Work to be completed. Don't include pictures. Quote the lines below from the first through the line that contains "G04 #@! TF.SameCoordinates,Original*".

:: Supplied records ::

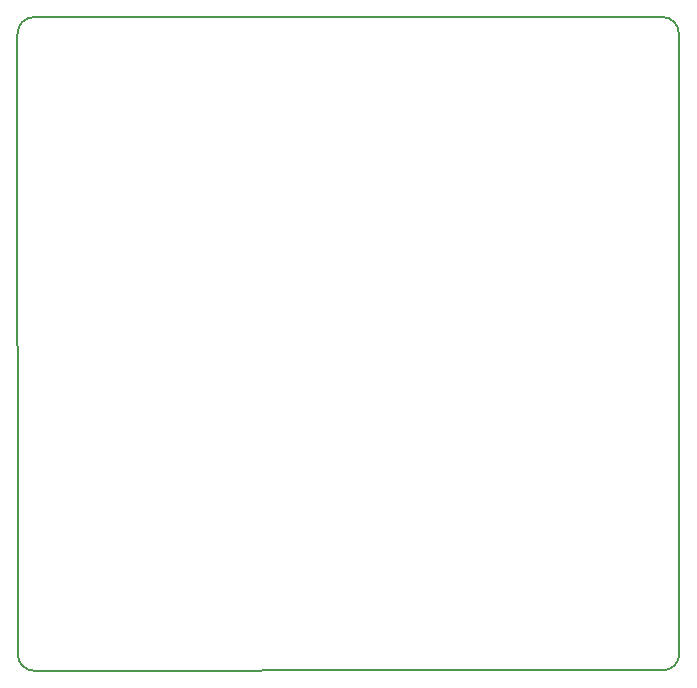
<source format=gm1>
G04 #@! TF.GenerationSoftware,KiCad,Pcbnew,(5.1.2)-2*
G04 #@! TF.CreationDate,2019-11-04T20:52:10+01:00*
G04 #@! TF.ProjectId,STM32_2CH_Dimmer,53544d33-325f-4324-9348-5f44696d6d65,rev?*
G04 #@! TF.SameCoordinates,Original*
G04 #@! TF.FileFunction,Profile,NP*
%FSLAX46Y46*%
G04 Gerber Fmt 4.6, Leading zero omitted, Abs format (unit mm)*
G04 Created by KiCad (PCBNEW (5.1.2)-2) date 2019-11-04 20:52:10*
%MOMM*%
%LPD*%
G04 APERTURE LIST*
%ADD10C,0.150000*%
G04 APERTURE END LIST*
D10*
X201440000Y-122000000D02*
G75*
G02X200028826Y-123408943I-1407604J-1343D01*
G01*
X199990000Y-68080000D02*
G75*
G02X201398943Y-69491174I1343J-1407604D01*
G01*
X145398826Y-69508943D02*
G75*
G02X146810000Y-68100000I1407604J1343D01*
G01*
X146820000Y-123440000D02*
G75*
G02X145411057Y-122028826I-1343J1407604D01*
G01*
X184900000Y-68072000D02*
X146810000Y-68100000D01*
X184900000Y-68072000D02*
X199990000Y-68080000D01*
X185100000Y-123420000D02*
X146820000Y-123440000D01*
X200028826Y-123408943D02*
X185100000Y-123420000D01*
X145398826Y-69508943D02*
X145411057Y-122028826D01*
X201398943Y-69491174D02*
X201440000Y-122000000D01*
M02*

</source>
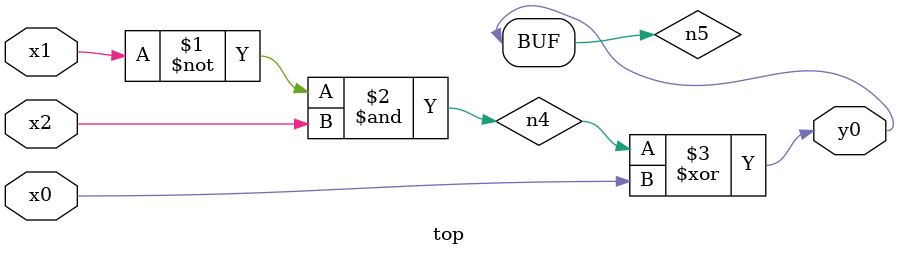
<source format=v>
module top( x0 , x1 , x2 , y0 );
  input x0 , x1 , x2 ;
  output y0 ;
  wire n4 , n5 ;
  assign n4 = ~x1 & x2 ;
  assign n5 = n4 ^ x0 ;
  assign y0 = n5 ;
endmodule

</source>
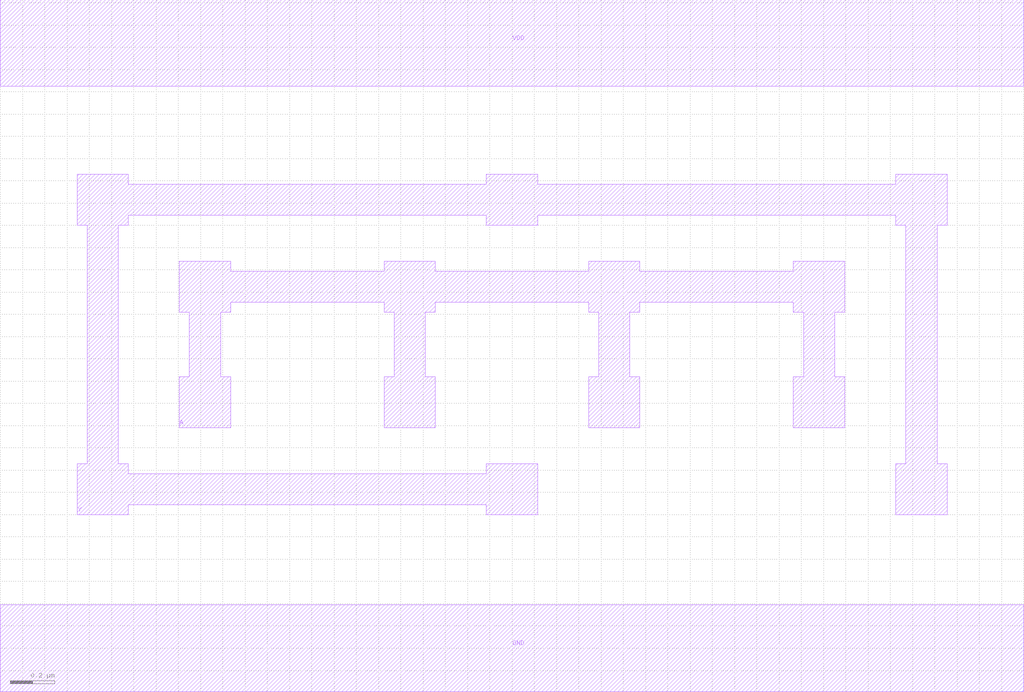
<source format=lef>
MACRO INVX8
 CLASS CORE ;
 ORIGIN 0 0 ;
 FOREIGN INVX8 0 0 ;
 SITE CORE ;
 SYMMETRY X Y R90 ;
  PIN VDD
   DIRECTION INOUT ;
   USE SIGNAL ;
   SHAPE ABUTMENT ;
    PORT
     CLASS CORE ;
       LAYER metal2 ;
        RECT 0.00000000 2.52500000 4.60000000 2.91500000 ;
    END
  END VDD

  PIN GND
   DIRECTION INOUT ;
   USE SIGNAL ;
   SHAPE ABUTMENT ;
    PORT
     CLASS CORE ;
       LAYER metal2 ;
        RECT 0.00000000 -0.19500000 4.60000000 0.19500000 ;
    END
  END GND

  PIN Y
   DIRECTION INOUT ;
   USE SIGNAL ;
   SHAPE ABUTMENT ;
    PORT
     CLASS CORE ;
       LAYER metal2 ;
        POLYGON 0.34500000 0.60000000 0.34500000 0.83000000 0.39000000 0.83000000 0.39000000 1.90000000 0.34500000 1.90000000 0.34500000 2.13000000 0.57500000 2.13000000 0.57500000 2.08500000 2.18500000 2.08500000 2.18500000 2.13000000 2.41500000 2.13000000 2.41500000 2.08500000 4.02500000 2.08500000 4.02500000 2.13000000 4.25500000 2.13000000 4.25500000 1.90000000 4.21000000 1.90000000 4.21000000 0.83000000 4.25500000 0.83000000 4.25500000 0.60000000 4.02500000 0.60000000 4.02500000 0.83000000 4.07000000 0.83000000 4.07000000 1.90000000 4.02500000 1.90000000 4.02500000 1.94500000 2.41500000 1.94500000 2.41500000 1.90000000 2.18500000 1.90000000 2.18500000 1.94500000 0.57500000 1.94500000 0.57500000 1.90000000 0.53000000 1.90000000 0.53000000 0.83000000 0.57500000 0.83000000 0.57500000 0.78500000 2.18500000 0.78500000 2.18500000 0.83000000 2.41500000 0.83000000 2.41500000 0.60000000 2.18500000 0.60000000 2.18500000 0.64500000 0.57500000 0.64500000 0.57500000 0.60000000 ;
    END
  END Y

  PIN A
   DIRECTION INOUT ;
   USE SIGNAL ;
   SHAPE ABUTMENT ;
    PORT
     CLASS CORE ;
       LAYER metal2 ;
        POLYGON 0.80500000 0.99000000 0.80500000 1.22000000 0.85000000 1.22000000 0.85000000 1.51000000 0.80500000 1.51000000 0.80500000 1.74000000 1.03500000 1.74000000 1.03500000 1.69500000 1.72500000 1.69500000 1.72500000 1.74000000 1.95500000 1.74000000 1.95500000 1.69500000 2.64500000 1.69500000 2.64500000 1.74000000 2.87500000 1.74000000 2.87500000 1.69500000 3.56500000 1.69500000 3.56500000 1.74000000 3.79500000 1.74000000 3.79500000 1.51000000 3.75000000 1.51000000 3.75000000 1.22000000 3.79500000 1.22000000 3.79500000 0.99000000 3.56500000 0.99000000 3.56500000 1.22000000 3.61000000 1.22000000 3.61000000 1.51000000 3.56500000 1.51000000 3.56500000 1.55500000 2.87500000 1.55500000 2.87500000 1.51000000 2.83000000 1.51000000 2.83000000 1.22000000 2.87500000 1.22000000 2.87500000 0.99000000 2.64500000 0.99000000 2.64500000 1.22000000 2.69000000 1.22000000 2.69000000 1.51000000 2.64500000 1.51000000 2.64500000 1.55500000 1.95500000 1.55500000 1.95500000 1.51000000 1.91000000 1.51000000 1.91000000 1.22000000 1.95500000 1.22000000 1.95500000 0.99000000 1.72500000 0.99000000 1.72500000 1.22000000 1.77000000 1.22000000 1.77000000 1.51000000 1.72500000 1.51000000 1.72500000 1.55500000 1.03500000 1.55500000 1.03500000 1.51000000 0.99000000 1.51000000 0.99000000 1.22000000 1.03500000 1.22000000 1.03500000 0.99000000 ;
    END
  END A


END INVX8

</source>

:::

Exercise response.
<source format=gm1>
G04 #@! TF.GenerationSoftware,KiCad,Pcbnew,(5.1.2)-2*
G04 #@! TF.CreationDate,2019-11-04T20:52:10+01:00*
G04 #@! TF.ProjectId,STM32_2CH_Dimmer,53544d33-325f-4324-9348-5f44696d6d65,rev?*
G04 #@! TF.SameCoordinates,Original*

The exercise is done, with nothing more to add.